Ulf hit him from the side. Bjarni slipped down to one knee. He folded his arms over his head. They pounded at him, their fists bouncing off his arms. A boot came at his chest. He lunged forward to meet it. With the boot in his hands he pushed the body attached to it back toward the hearth.

He managed to stand up. With a lucky hit he knocked Jon away from him, and for a moment he and Ulf milled at each other, taking and giving the hardest blows they could. Ulf stepped back first, blood running down his face from his nose.

Bjarni gasped for breath. None of his brothers was down; they circled him, wary, their fists raised. Their faces gleamed. There was light in the room, more light than before.

Ulf shouted and rushed at Bjarni again, and Jon and Andres came at his back. Bjarni slid his feet along the floor. He fended off Ulf’s first round arching blows. Getting his back to the wall, he set himself and began to strike at them all.

They hit him, fists and feet thudding on his body and arms and legs. He took that, glad to take it if he could hit them back. He made them stagger. With a hot joy he realized that he could fight them all at once.

“The bed is burning!”

That was Gifu. Bjarni softened Andres with a hard stroke in the stomach and laid him out on the floor. The jumping light of the fire glistened on Ulf’s face. Jon had flinched back. Other people were around them, pulling at them. Bjarni lifted his fists and flung himself on Ulf.

They went down hard. Ulf elbowed him in the throat. He tucked his chin down; he fought for breath. Gifu was screaming his name. The fire blazed down one side of the booth and on the ceiling. She pulled at his arm.
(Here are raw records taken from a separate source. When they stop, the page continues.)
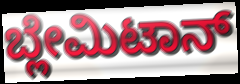
ಬ್ಲೇಮಿಟಾನ್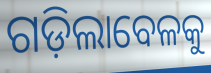
ଗଡ଼ିଲାବେଳକୁ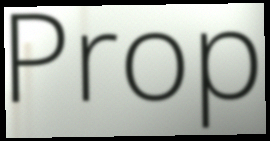
PropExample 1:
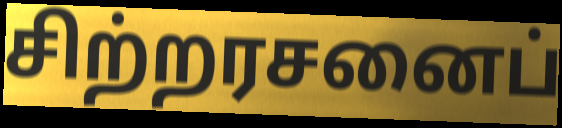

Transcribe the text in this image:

சிற்றரசனைப்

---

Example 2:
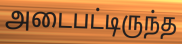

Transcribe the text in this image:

அடைபட்டிருந்த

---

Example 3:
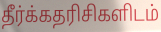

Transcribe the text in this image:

தீர்க்கதரிசிகளிடம்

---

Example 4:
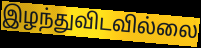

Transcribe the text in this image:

இழந்துவிடவில்லை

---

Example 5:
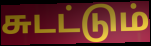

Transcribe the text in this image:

சுடட்டும்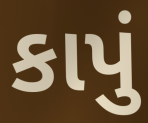
કાપુંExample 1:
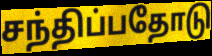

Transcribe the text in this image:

சந்திப்பதோடு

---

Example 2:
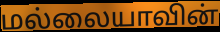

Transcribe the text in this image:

மல்லையாவின்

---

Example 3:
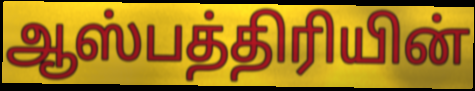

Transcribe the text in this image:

ஆஸ்பத்திரியின்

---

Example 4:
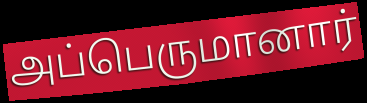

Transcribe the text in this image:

அப்பெருமானார்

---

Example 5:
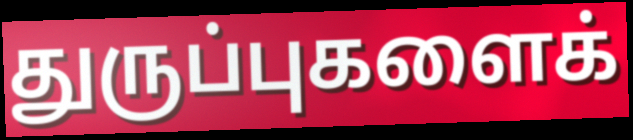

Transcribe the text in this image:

துருப்புகளைக்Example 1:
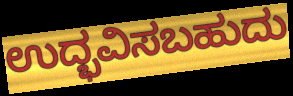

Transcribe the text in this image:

ಉದ್ಭವಿಸಬಹುದು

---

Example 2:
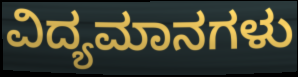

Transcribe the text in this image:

ವಿದ್ಯಮಾನಗಳು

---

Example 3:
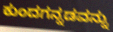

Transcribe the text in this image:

ಕುಂದಗನ್ನಡವನ್ನು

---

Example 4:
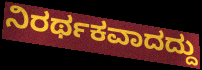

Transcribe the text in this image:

ನಿರರ್ಥಕವಾದದ್ದು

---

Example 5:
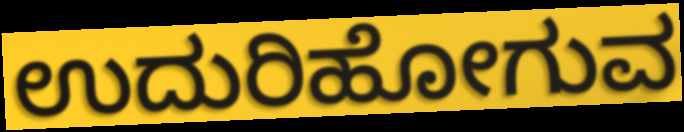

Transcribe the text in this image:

ಉದುರಿಹೋಗುವ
“You will burn—you will burn—”

He lurched to his knees. Ulf rolled onto his back, his face painted with blood that shone brilliant in the firelight. Bjarni got him by the wrist and dragged him toward the door. Ulf got his feet under him. He yanked his arm free and blundered the rest of the way. Bjarni’s knees wobbled. He stepped across the threshold into the mist of the night.

The others were standing around at a distance from the fire, watching. Gifu held Bjarni’s arm against her side. He turned back toward the heat. The walls of the booth were of lava but the wooden beams, the straw beds, and now even the sod roof were burning.

“What happened?” Ulf said.

Jon was doubled over, his hands on his knees. “I guess—when I hit the fire, I knocked something in. A chair. Something.” He snuffled and shook his head, spraying blood around.

Bjarni licked his knuckles. His arms and shoulders hurt.

Hiyke walked in among the men. Her black shawl flapped. She said, “What were you doing, that you did not stop to put out the fire? God’s Love, none of you is fit to live here.”

None of the men spoke. Over her head, Bjarni met Ulf’s eyes. They looked long at one another, until something rueful and friendly passed between them. Together they started toward the shed, for tools to keep the fire from spreading.